[483] A passage in the Captivi of Plautus (995-7), shows that these terrors did appeal to the imagination in ancient times, and thus might powerfully affect the happiness of persons of specially impressible natures, although they do not seem to have often interfered with the actual enjoyment of life,—
'Vidi ego multa saepe picta quae Acherunti fierent
Cruciamenta: verum enimvero nulla adaequest Acheruns
Atque ubi ego fui in lapicidinis.'
Mr. Wallace in his 'Epicureanism' (p. 109) writes, 'Whatever may have been the case in earlier ages of Greece, there is no doubt that in the age of Epicurus, the doctrine of a judgment to come, and of a hell where sinners were punished for their crimes, made a large part of the vulgar creed.... Orphic and other religious sects had enhanced the terrors of the world below,' &c. Cicero, however, is a better witness than Lucretius of the actual state of opinion among his educated contemporaries. The exaggerated sense entertained by Lucretius of the influence of such terrors among the class for whom his poem was written is a confirmation of his having acted on the maxim 'λάθε βιώσας.'
[484] Tusc. Disp. i. 21.
[485] iii. 59, etc.
[486] 'Either when his mind is stung with the consciousness that he is wasting his life in sloth, and ruining himself in wantonness; or because from the shafts of her wit she has left in him some word of double meaning, which seizes on his passionate heart and burns there like a fire; or because he fancies that she casts about her eyes too much or gazes at another, and marks the traces of a smile on her countenance.'—iv. 1135-40.
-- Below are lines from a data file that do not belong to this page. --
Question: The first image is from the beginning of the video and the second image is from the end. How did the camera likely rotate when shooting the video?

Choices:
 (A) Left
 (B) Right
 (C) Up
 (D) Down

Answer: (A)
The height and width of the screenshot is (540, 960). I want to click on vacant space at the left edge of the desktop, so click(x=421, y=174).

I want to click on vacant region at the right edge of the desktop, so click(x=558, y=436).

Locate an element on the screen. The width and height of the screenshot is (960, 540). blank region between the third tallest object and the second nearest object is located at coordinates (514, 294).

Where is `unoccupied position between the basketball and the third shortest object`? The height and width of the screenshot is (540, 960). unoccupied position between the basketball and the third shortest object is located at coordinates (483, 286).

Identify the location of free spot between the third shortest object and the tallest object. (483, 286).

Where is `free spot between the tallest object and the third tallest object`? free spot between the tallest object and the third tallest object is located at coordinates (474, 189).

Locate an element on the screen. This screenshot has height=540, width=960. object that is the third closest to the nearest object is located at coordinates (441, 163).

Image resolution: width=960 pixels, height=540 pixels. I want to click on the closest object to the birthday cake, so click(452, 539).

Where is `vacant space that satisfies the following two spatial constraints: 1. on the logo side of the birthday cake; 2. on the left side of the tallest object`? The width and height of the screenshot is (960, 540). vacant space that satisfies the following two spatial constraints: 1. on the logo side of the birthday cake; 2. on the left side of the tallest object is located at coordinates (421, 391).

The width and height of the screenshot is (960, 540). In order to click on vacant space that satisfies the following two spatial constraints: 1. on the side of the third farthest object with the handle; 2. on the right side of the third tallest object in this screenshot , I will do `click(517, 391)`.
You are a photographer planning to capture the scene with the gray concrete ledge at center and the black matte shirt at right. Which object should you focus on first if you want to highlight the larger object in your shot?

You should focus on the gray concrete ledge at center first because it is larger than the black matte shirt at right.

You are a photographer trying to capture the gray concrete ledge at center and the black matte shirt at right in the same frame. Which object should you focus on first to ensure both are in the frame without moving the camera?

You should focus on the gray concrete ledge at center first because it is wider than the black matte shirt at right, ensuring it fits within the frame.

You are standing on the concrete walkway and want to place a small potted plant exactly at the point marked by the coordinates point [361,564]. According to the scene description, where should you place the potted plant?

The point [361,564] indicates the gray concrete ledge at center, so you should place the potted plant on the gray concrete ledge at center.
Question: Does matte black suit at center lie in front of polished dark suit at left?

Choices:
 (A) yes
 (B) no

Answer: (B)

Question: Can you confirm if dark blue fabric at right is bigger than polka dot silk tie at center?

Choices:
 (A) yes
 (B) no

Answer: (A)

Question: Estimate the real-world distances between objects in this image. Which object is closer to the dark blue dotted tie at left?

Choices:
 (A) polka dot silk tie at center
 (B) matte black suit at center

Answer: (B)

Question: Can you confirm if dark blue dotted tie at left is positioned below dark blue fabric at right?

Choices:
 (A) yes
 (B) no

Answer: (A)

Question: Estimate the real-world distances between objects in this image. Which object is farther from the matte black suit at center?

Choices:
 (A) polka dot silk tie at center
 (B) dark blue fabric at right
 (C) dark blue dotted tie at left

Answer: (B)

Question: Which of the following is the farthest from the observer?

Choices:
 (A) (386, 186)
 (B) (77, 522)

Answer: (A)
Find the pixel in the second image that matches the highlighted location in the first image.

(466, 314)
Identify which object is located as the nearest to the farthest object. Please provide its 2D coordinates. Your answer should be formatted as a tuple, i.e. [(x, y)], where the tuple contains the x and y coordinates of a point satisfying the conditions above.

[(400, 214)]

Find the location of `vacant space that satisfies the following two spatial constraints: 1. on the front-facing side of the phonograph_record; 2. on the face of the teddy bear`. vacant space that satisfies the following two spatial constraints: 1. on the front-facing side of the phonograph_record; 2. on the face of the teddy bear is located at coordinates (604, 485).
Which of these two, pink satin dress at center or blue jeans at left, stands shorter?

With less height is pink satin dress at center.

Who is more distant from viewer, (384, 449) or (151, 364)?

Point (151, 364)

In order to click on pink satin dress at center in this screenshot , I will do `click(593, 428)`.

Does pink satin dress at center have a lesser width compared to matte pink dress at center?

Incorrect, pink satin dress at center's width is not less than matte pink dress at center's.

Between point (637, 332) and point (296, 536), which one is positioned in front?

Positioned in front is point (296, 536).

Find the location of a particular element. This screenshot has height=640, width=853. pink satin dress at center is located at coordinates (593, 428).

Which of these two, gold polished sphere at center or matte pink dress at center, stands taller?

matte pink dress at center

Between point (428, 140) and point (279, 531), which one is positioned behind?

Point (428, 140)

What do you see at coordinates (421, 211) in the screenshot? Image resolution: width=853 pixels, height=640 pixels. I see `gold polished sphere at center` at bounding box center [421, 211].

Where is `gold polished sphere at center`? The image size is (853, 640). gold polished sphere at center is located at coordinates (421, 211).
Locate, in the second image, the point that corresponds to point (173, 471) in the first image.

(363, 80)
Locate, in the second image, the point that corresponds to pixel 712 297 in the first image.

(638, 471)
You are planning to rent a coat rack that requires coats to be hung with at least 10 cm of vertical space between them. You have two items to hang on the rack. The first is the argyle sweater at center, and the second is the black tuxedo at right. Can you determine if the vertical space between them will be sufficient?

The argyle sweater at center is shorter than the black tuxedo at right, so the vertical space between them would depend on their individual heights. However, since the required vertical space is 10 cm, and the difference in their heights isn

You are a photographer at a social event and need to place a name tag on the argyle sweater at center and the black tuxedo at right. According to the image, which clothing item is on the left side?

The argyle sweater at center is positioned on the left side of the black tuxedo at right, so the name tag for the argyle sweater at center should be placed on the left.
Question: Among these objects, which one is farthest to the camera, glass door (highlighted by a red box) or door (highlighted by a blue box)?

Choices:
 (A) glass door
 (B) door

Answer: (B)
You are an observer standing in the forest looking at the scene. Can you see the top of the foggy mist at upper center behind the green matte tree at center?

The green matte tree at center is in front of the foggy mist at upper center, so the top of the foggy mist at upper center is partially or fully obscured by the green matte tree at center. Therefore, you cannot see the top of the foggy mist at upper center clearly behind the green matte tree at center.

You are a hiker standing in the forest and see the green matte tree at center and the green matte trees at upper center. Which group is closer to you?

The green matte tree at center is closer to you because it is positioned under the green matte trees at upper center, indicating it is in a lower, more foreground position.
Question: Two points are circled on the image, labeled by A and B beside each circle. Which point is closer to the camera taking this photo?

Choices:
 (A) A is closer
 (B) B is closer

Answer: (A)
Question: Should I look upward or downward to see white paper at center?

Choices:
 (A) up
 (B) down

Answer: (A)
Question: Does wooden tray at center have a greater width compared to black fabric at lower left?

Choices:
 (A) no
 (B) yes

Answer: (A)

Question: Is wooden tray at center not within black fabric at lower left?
[487] 'Oft-times, weary of home, the lord of some spacious mansion issues forth abroad, and suddenly returns, feeling that it is no better with him abroad. Driving his horses, he speeds in hot haste to his country house, as if his house were on fire and he was hurrying to bring assistance. Straightway he begins to yawn, so soon as he has reached his threshold, or sinks heavily into sleep and seeks forgetfulness, or even with all haste returns to the city.'—iii. 1060-67.